2. The method for producing a royal jelly solution of claim 1, wherein the enzyme is selected from the group consisting of papain, bromelain, ficain and combinations thereof.

3. The method for producing a royal jelly solution of claim 2, wherein the enzyme is added in an amount of 0.01%˜90 wt % based on the weight of the aqueous royal jelly suspension.

4. The method for producing a royal jelly solution of claim 1, further comprising, before subjecting the enzymatic reaction, the step of adjusting the aqueous royal jelly suspension to a pH of 2˜8.

5. The method for producing a royal jelly solution of claim 4, further comprising, before adjusting the pH of the aqueous royal jelly suspension, the step of mixing a royal jelly raw material with water to obtain the aqueous royal jelly suspension containing 0.1˜40 wt % of the royal jelly raw material.

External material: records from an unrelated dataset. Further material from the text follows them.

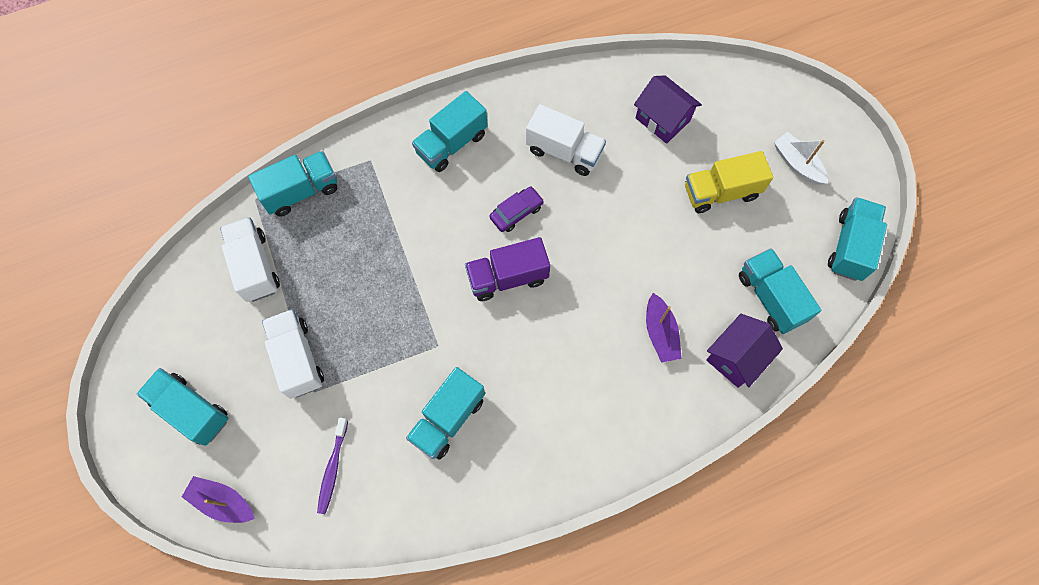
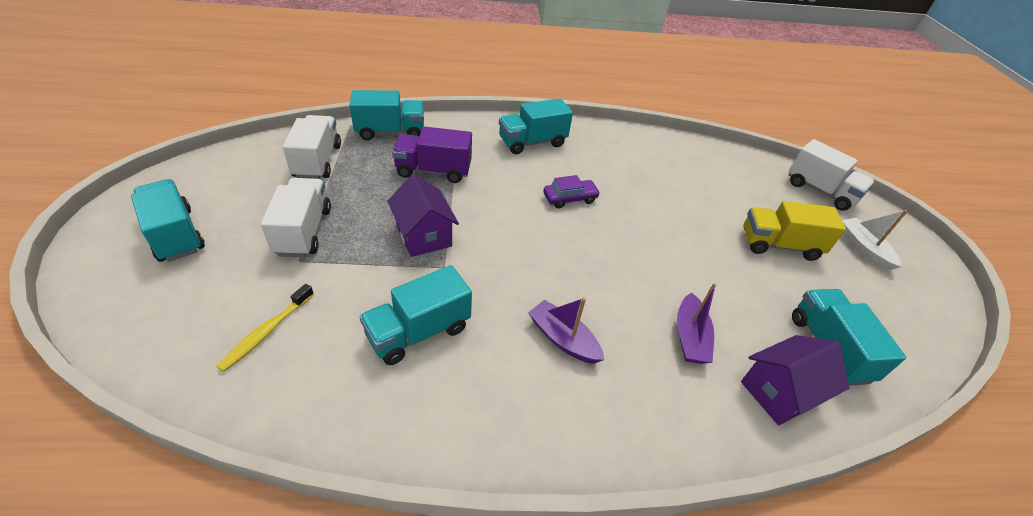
camera: 15 degrees right, 25 degrees down
(223, 502) = (132, 319): purple boat -> purple boat (563, 339)
(332, 468) = (266, 332): purple toothbrush -> yellow toothbrush
(507, 277) = (540, 239): purple truck -> purple truck (433, 171)
(564, 151) = (630, 174): white truck -> white truck (820, 191)
(662, 119) = (728, 181): purple house -> purple house (424, 235)
(850, 246) = (927, 333): turquoise truck -> none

6. The method for producing a royal jelly solution of claim 1, further comprising, after subjecting the enzymatic reaction, the step of quenching the enzymatic reaction at 70° C.˜110° C. or under a pH of less than 2 or greater than 8.

7. A royal jelly solution obtained by the method of claim 1.

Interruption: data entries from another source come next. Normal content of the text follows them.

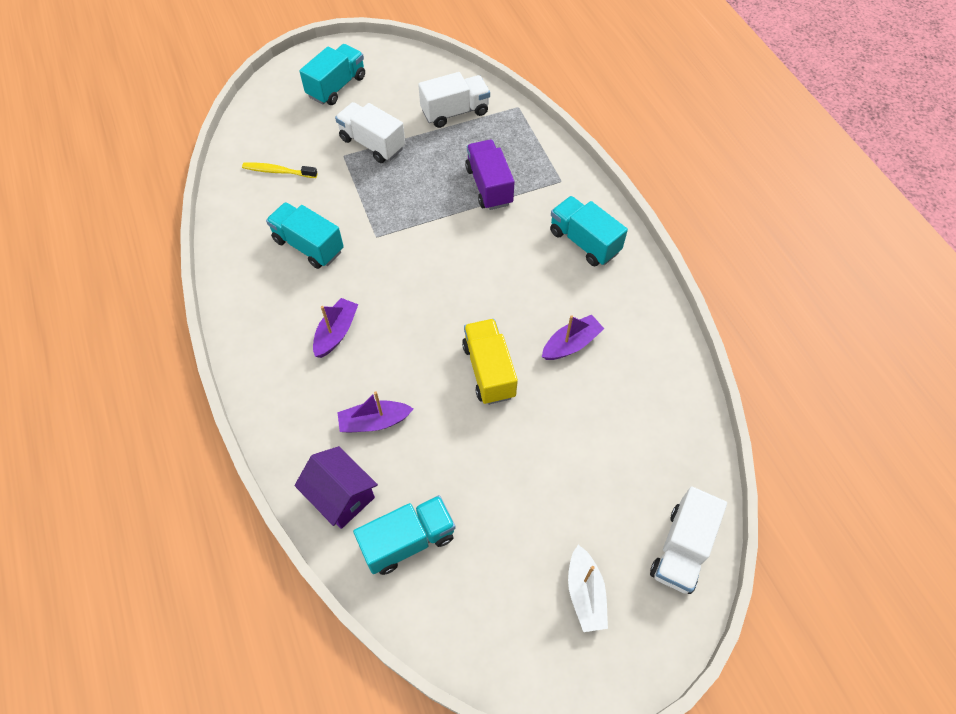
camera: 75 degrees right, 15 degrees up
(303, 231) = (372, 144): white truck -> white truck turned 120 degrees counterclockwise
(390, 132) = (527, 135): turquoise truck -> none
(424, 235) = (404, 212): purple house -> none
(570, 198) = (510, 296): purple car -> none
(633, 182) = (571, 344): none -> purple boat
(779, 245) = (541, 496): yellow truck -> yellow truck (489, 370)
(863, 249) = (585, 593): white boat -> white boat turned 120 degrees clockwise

8. The royal jelly solution of claim 7, wherein said royal jelly solution is in a milky, stable suspension form and has a peptide mass fingerprinting at 1214 m/z±0.5% and/or 2032 m/z±0.5%.

9. The royal jelly solution of claim 8, further comprising a peptide mass fingerprinting at 1016 m/z±0.5%, 2016 m/z±0.5% 3477 m/z±0.5%, 6030 m/z±0.5%, 6314 m/z±0.5%, 7413 m/z±0.5% or 8640 m/z±0.5%.

10. The royal jelly solution of claim 7, wherein said royal jelly solution has a pH of 3˜5.